[Saved data entries]
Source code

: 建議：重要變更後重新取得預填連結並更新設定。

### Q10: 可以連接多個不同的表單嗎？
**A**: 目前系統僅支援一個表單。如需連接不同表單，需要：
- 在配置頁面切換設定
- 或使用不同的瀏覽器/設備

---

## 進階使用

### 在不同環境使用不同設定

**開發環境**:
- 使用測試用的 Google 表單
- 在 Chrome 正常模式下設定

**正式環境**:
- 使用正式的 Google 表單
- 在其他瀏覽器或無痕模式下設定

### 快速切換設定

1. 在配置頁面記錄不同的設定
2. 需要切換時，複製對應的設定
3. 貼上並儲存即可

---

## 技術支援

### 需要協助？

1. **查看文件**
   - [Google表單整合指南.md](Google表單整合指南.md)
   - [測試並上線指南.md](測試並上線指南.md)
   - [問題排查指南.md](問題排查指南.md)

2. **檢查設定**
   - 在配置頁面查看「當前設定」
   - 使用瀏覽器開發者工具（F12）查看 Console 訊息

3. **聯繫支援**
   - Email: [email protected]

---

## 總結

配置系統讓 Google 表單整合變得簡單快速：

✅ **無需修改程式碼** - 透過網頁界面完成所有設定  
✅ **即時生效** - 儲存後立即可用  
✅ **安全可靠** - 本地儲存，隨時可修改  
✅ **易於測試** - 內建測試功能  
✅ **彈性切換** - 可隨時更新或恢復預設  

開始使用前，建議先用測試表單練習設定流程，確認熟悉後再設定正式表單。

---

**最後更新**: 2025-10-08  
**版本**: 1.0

Your task: Print every record exactly, so that each word matches what is written above.

Expected answer:
Source code

: 建議：重要變更後重新取得預填連結並更新設定。

### Q10: 可以連接多個不同的表單嗎？
**A**: 目前系統僅支援一個表單。如需連接不同表單，需要：
- 在配置頁面切換設定
- 或使用不同的瀏覽器/設備

---

## 進階使用

### 在不同環境使用不同設定

**開發環境**:
- 使用測試用的 Google 表單
- 在 Chrome 正常模式下設定

**正式環境**:
- 使用正式的 Google 表單
- 在其他瀏覽器或無痕模式下設定

### 快速切換設定

1. 在配置頁面記錄不同的設定
2. 需要切換時，複製對應的設定
3. 貼上並儲存即可

---

## 技術支援

### 需要協助？

1. **查看文件**
   - [Google表單整合指南.md](Google表單整合指南.md)
   - [測試並上線指南.md](測試並上線指南.md)
   - [問題排查指南.md](問題排查指南.md)

2. **檢查設定**
   - 在配置頁面查看「當前設定」
   - 使用瀏覽器開發者工具（F12）查看 Console 訊息

3. **聯繫支援**
   - Email: [email protected]

---

## 總結

配置系統讓 Google 表單整合變得簡單快速：

✅ **無需修改程式碼** - 透過網頁界面完成所有設定  
✅ **即時生效** - 儲存後立即可用  
✅ **安全可靠** - 本地儲存，隨時可修改  
✅ **易於測試** - 內建測試功能  
✅ **彈性切換** - 可隨時更新或恢復預設  

開始使用前，建議先用測試表單練習設定流程，確認熟悉後再設定正式表單。

---

**最後更新**: 2025-10-08  
**版本**: 1.0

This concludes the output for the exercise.